Replication Manager is a service in Cloudera Public Cloud. You can create replication policies in Replication Manager to copy and migrate data from CDH (version 5.13 and higher) clusters (HDFS, Hive, and HBase data) and Cloudera Private Cloud Base (version 7.1.4 and higher) clusters (HDFS, Hive external tables, and HBase data) to Cloudera Public Cloud clusters. You can also replicate HDFS data from cloud storage to classic clusters (CDH or Cloudera Private Cloud Base clusters), and Hive external tables to Data Hubs. The supported Cloudera Public Cloud services include Amazon S3 and Microsoft Azure ADLS Gen2 (ABFS). Replicating Hive managed tables using Replication Manager from HDP clusters to Cloudera Public Cloud is a beta feature and is not available for general use.

Before you create replication policies, you must ensure that the clusters are supported by Replication Manager. For more information, see Support matrix for Replication Manager on Cloudera Public Cloud.

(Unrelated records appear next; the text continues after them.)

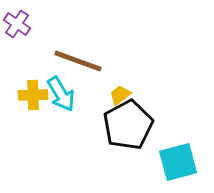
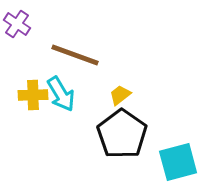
brown line: moved 3 px left, 6 px up
black pentagon: moved 6 px left, 9 px down; rotated 9 degrees counterclockwise
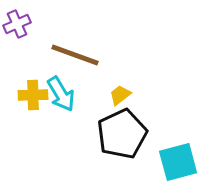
purple cross: rotated 32 degrees clockwise
black pentagon: rotated 12 degrees clockwise
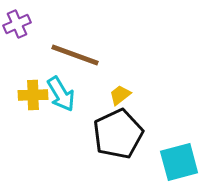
black pentagon: moved 4 px left
cyan square: moved 1 px right
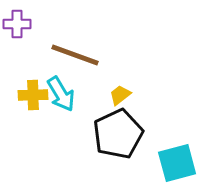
purple cross: rotated 24 degrees clockwise
cyan square: moved 2 px left, 1 px down
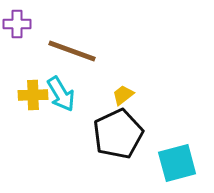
brown line: moved 3 px left, 4 px up
yellow trapezoid: moved 3 px right
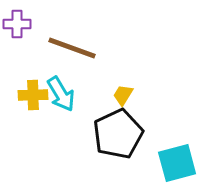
brown line: moved 3 px up
yellow trapezoid: rotated 20 degrees counterclockwise
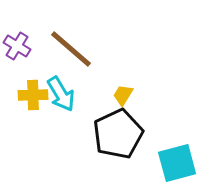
purple cross: moved 22 px down; rotated 32 degrees clockwise
brown line: moved 1 px left, 1 px down; rotated 21 degrees clockwise
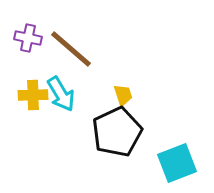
purple cross: moved 11 px right, 8 px up; rotated 20 degrees counterclockwise
yellow trapezoid: rotated 130 degrees clockwise
black pentagon: moved 1 px left, 2 px up
cyan square: rotated 6 degrees counterclockwise
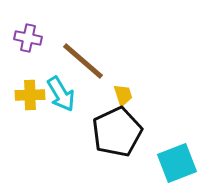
brown line: moved 12 px right, 12 px down
yellow cross: moved 3 px left
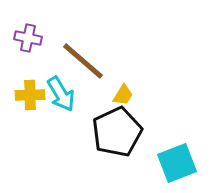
yellow trapezoid: rotated 50 degrees clockwise
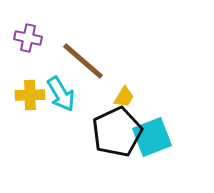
yellow trapezoid: moved 1 px right, 2 px down
cyan square: moved 25 px left, 26 px up
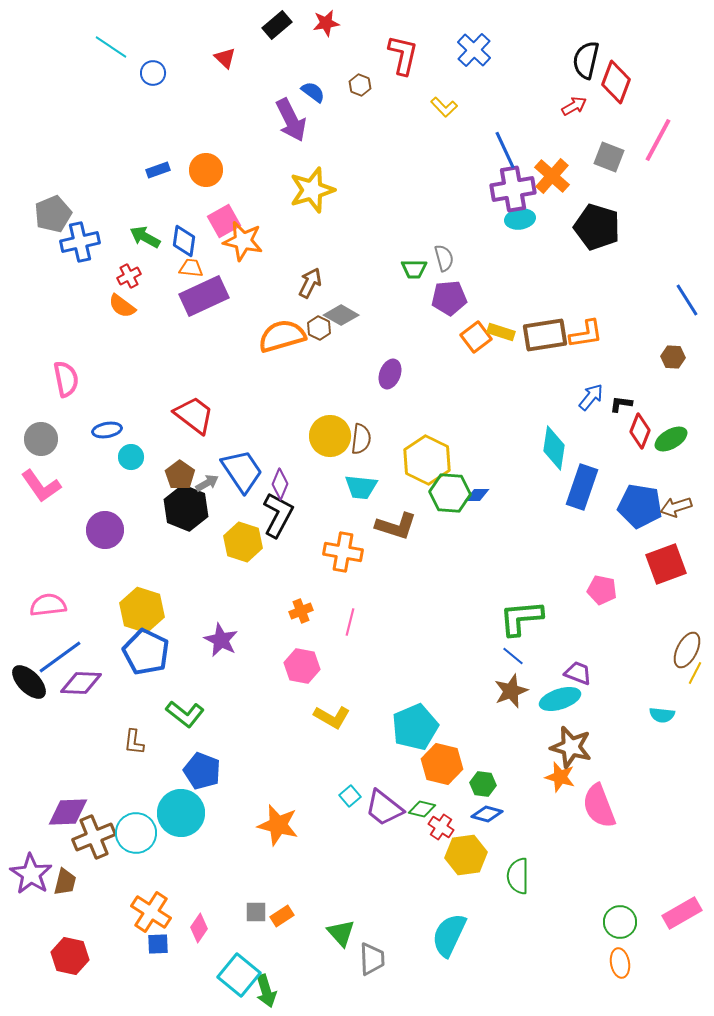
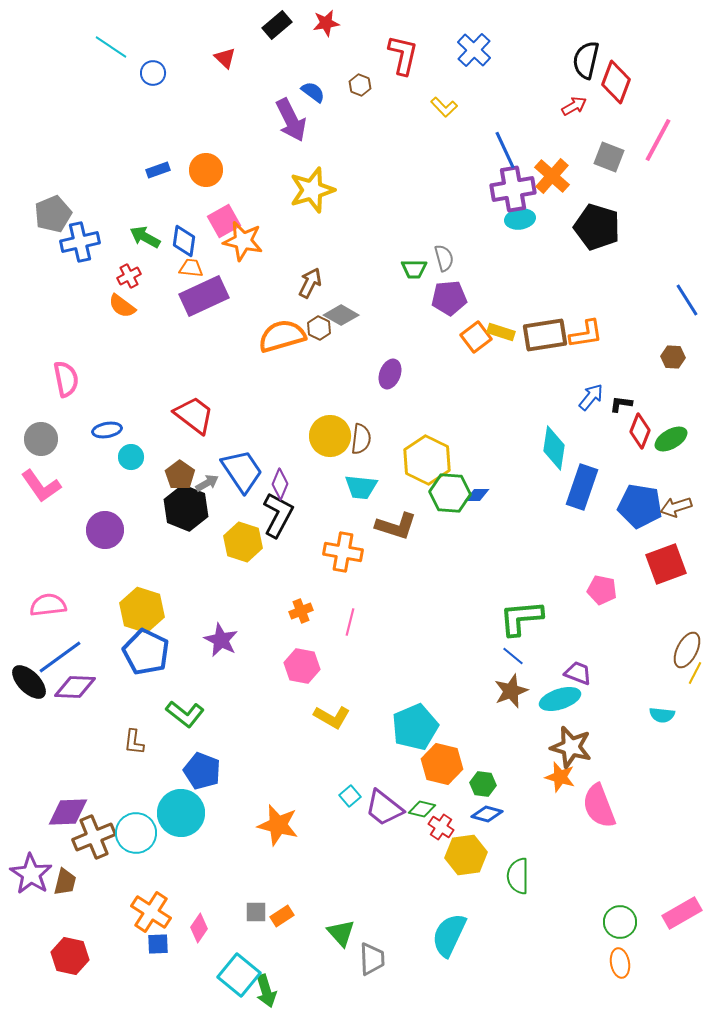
purple diamond at (81, 683): moved 6 px left, 4 px down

You can access the Replication Manager service on the Cloudera Public Cloud web interface. To replicate data between clusters, add the source on-premises clusters as classic clusters on the Cloudera Management Console > Clusters page, add/create one or more Cloudera Public Cloud SDX Data Lakes and/or Data Hubs, and then create the replication policies in Replication Manager. The Replication Policies page shows the progress and status of replication policy jobs. You can also use CDP CLI to create HDFS and Hive replication policies.

Replication Manager provides the following functionalities that you can use to accomplish your data replication goals:

HDFS replication policies

These policies replicate HDFS data and metadata from on-premises clusters (CDH, Cloudera Private Cloud Base, and HDP) to Public Cloud storage buckets such as S3 and ABFS, and from cloud storage to classic clusters (CDH or Cloudera Private Cloud Base clusters). You can choose the frequency of replicating data.

Some use cases where you can use HDFS replication policies include:
  • Moving legacy data (from CDH clusters) to cloud deployments (AWS or Azure on Cloudera Public Cloud).
  • Archiving cold data.
  • Replicating the required data to another cluster to run analytics on it.

Hive replication policies

These policies support table-level replication and can replicate Hive external tables from on-premises clusters (CDH and Cloudera Private Cloud Base) to cloud storage such as S3 and ABFS and to Data Hubs. They also can:
  • replicate data stored in Hive tables, Hive metadata, data in Hive metastore, and Impala metadata (catalog server metadata) associated with Impala tables registered in the Hive metastore, and
  • migrate Sentry permissions to Ranger.
Some use cases where you can use Hive replication policies include:
  • Backing up data periodically.
  • Performing a recovery operation when necessary.
  • Creating a development and test system for engineers to run quality checks.

HBase replication policies

You can create these policies to replicate HBase data from a source classic cluster (CDH or Cloudera Private Cloud Base cluster), COD, or Data Hub to a target Data Hub or COD cluster. You can also copy or replicate HBase data between different environments within a Virtual Private Cloud (VPC) using these policies. Any future data change in the source cluster is pushed to the target cluster automatically without user intervention.

Some use cases where you can use HBase replication policies include:
  • Performing an active-active disaster recovery with conflict resolution (enabling other disaster recovery use cases which provides an efficient utilization of resources).
  • Copying required data to the cloud clusters for heavy-duty analytics workloads which helps to optimize on-premises cluster performance.
  • Utilizing the continuous data synchronize feature to implement a hybrid cloud that in turn helps you to use it in various other use cases.

CDP CLI for HDFS and Hive replication policies

You can also use CDP CLI commands to create HDFS and Hive replication policies. The CDP CLI commands for Replication Manager are under the replicationmanager CDP CLI option. For more information, see CDP CLI for Replication Manager.

CDP CLI is a unified tool to manage all the Cloudera Public Cloud services. This gives you the flexibility to use it across services from a single pane, view required information in a single scroll (for example, you can view all available clusters’ service status in a single page), and collaborate to troubleshoot issues.